• HSBC

Why oil prices will stay high for five years

  • Saturday, July 26 - 2003 at 09:15

Oil prices were not supposed to be this high by the third quarter of 2003. Is the problem really just supplies from Iraq, or have we seen a more fundamental shift to a bull market for commodities that will last for years?

At the start of 2003 one of the most widespread predictions from economists was that the oil price would fall as the year went on.

True, after reaching war-time peaks of around $40 per barrel, prices have eased back under $30 per barrel. But we are now in Q3 of 2003, and this oil price is way above expectations.

The short-term reason is clear. The rehabilitation of Iraqi production is taking longer than predicted post-war due to looting, sabotage and general anarchy.

We are now told that a return to full pre-war production levels is likely by the end of the year, presumably by the same people who thought we would be back to full production by now just a few months ago.

Oil is a matter of supply and demand, and when supply increases the price will fall, say the experts. Yes, but what if demand is much higher than expected and the supply side continues to disappoint?
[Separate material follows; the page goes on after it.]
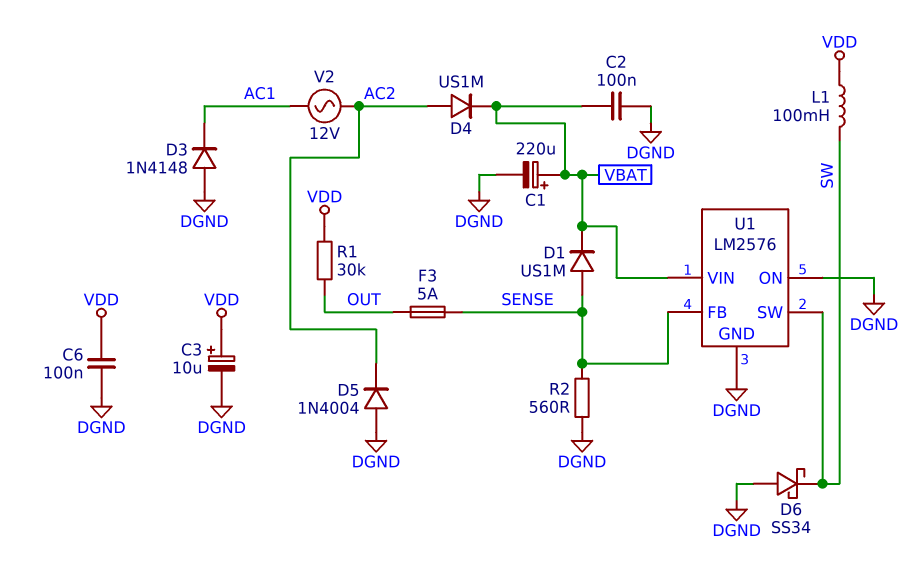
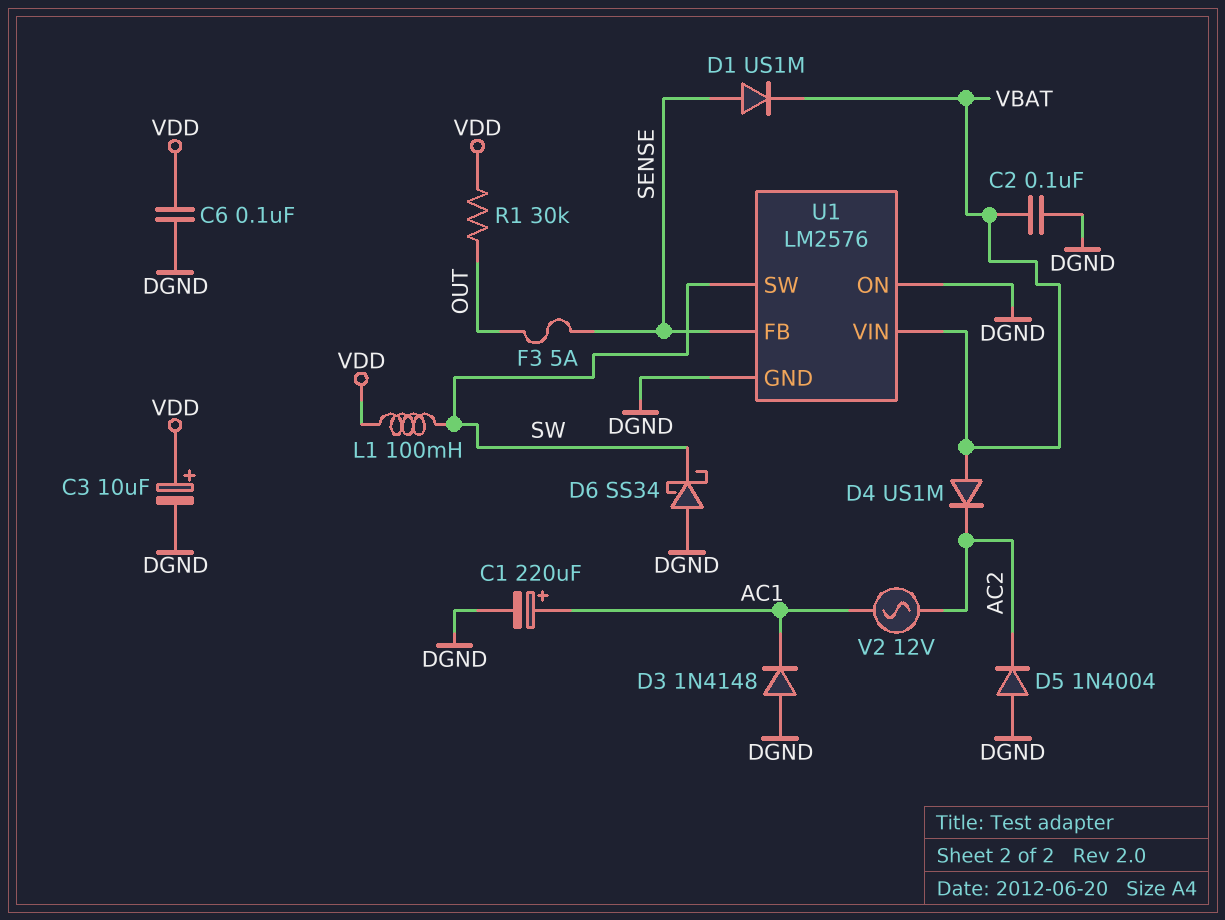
C1: 220uF (plus VBAT, minus DGND) -> 220uF (plus AC1, minus DGND)
D4: diode US1M (A AC2, K VBAT) -> diode US1M (A VBAT, K AC2)
R2: 560 (DGND, SENSE) -> none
Step forward the world's fastest growing economy. China is growing faster than anyone forecast this year, and has to import oil to sustain this growth.

In the past decade Chinese oil consumption has doubled to around 4.5 million barrels a day, and has to import most of its oil from the Middle East because its own resources are small. Now if China sustains its 10% plus rate of economic growth, it is not hard to see that China represents a major new source of oil demand.

But let's not forget the Western economies. Surely the sort of fiscal and monetary stimulus applied by the US over the past year will soon produce a resumption of strong economic growth. Maybe it will be next year, rather than this year, but it certainly will happen.

Then we will see oil consumption rising again. However, as we saw in the mid to late 1970s there is no reason why a bull market in commodities can not be sustained during a period of lacklustre economic growth.

Indeed, the parallels between what happened in the mid-1970s to the global economy and the situation today are very strong. A war in the Middle East followed by an oil price surge, stock market crash and sub-par economic growth.

There is also the theory that under such conditions excess liquidity will find its way into commodity prices as it has nowhere else to go. Again high oil prices are sustained long into the future and for much longer than most economists currently believe is possible.

For the Middle East this is clearly extremely good news. A third great oil boom is happening right now and will last long enough to make many people extremely rich.

I would argue that this position will only be reversed when there is an overinvestment in new production capacity. And after a 20-year bear market in commodities, it will be some time before investment in new capacity really gets into top gear. Hence, high oil prices will last for five years.